◆ **Input**:
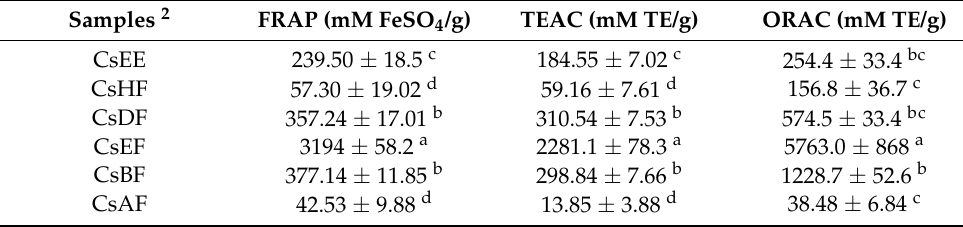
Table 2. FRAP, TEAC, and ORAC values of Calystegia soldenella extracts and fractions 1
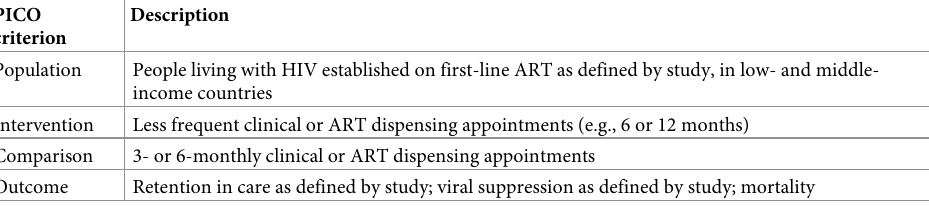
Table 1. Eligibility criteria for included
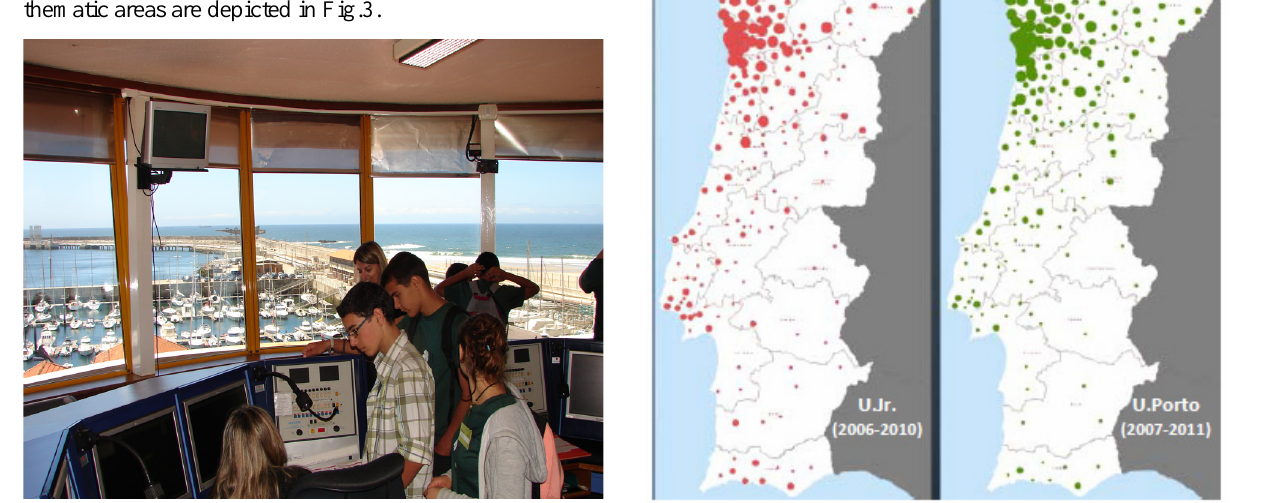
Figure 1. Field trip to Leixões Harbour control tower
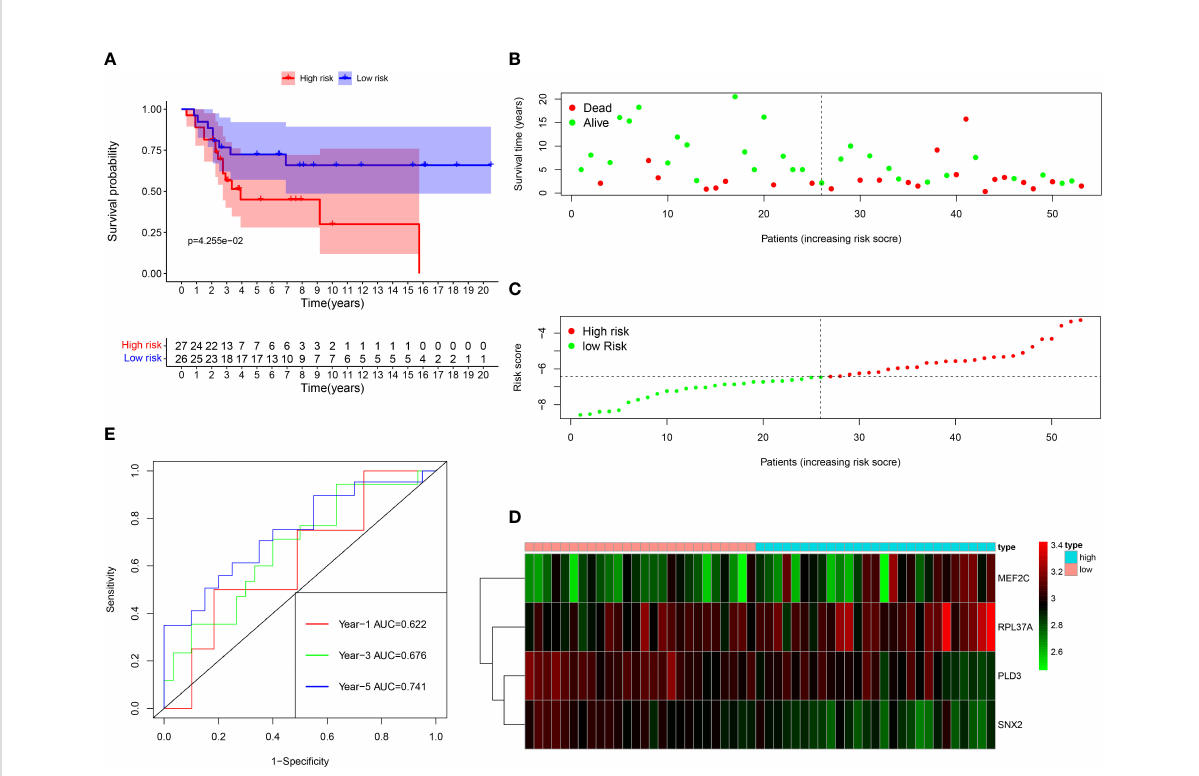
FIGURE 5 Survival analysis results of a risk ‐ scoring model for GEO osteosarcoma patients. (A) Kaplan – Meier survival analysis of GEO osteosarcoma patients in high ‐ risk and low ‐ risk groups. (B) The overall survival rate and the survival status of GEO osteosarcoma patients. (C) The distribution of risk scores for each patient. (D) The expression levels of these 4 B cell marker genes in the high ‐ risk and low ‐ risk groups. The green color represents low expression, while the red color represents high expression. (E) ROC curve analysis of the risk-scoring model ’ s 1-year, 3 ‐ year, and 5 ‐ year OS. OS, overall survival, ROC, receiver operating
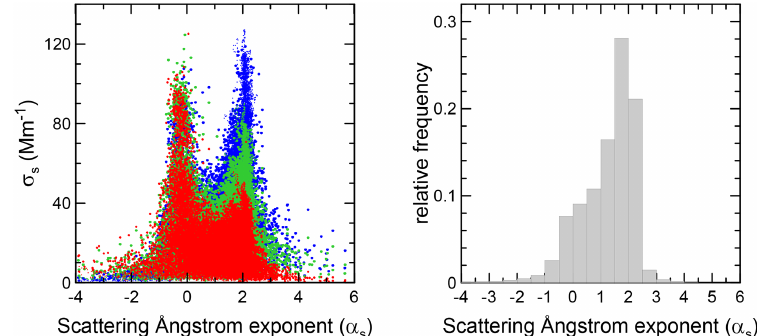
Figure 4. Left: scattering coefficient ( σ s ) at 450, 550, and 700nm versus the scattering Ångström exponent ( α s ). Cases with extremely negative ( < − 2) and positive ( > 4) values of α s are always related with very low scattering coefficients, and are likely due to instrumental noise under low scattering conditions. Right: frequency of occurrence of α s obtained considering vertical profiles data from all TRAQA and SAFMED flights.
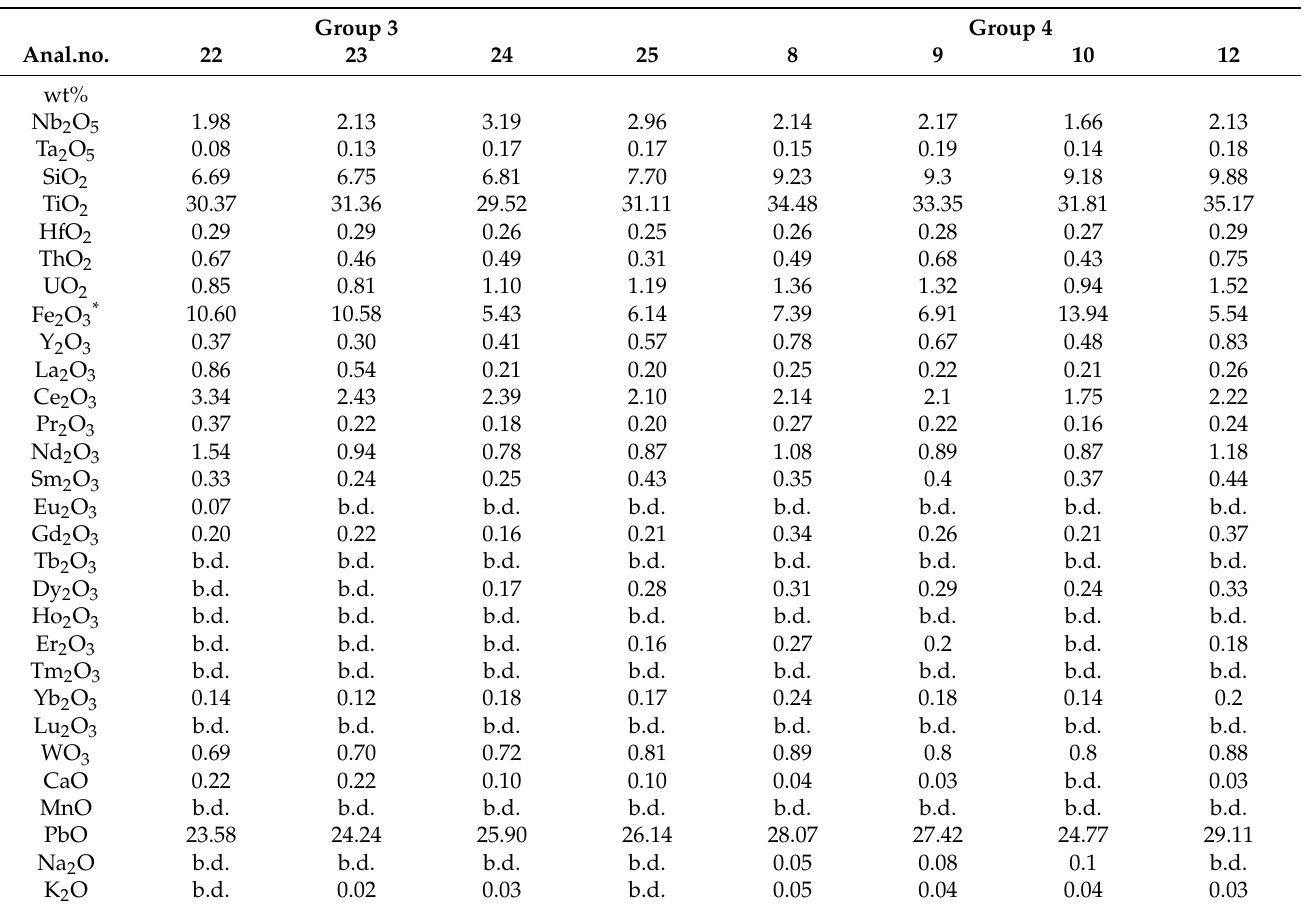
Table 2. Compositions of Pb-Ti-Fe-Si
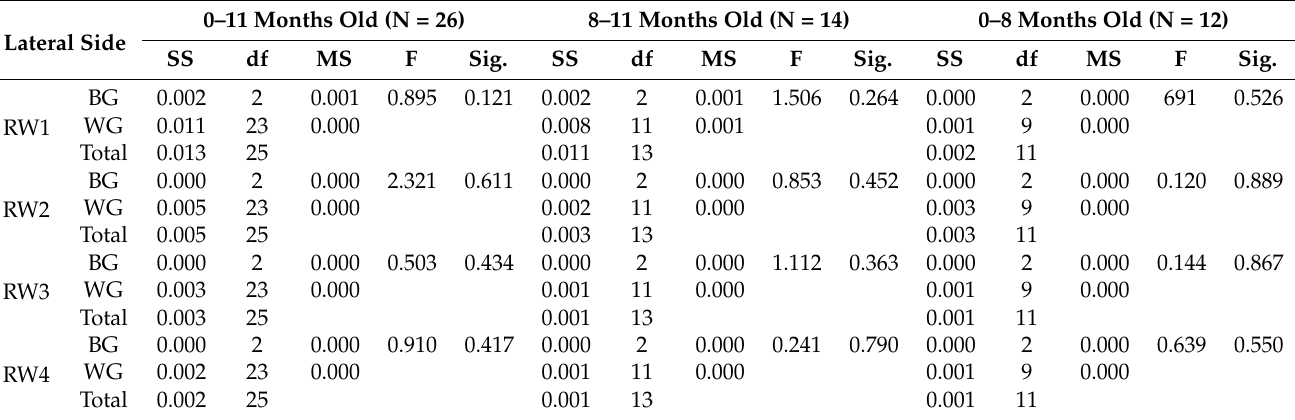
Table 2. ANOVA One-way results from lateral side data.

◆ **Task objective**: Keeping the pictures out, print the entries above exactly as written.

◆ **Expected answer**:
Table 2. FRAP, TEAC, and ORAC values of Calystegia soldenella extracts and fractions 1
Table 1. Eligibility criteria for included
Figure 1. Field trip to Leixões Harbour control tower
FIGURE 5 Survival analysis results of a risk ‐ scoring model for GEO osteosarcoma patients. (A) Kaplan – Meier survival analysis of GEO osteosarcoma patients in high ‐ risk and low ‐ risk groups. (B) The overall survival rate and the survival status of GEO osteosarcoma patients. (C) The distribution of risk scores for each patient. (D) The expression levels of these 4 B cell marker genes in the high ‐ risk and low ‐ risk groups. The green color represents low expression, while the red color represents high expression. (E) ROC curve analysis of the risk-scoring model ’ s 1-year, 3 ‐ year, and 5 ‐ year OS. OS, overall survival, ROC, receiver operating
Figure 4. Left: scattering coefficient ( σ s ) at 450, 550, and 700nm versus the scattering Ångström exponent ( α s ). Cases with extremely negative ( < − 2) and positive ( > 4) values of α s are always related with very low scattering coefficients, and are likely due to instrumental noise under low scattering conditions. Right: frequency of occurrence of α s obtained considering vertical profiles data from all TRAQA and SAFMED flights.
Table 2. Compositions of Pb-Ti-Fe-Si
Table 2. ANOVA One-way results from lateral side data.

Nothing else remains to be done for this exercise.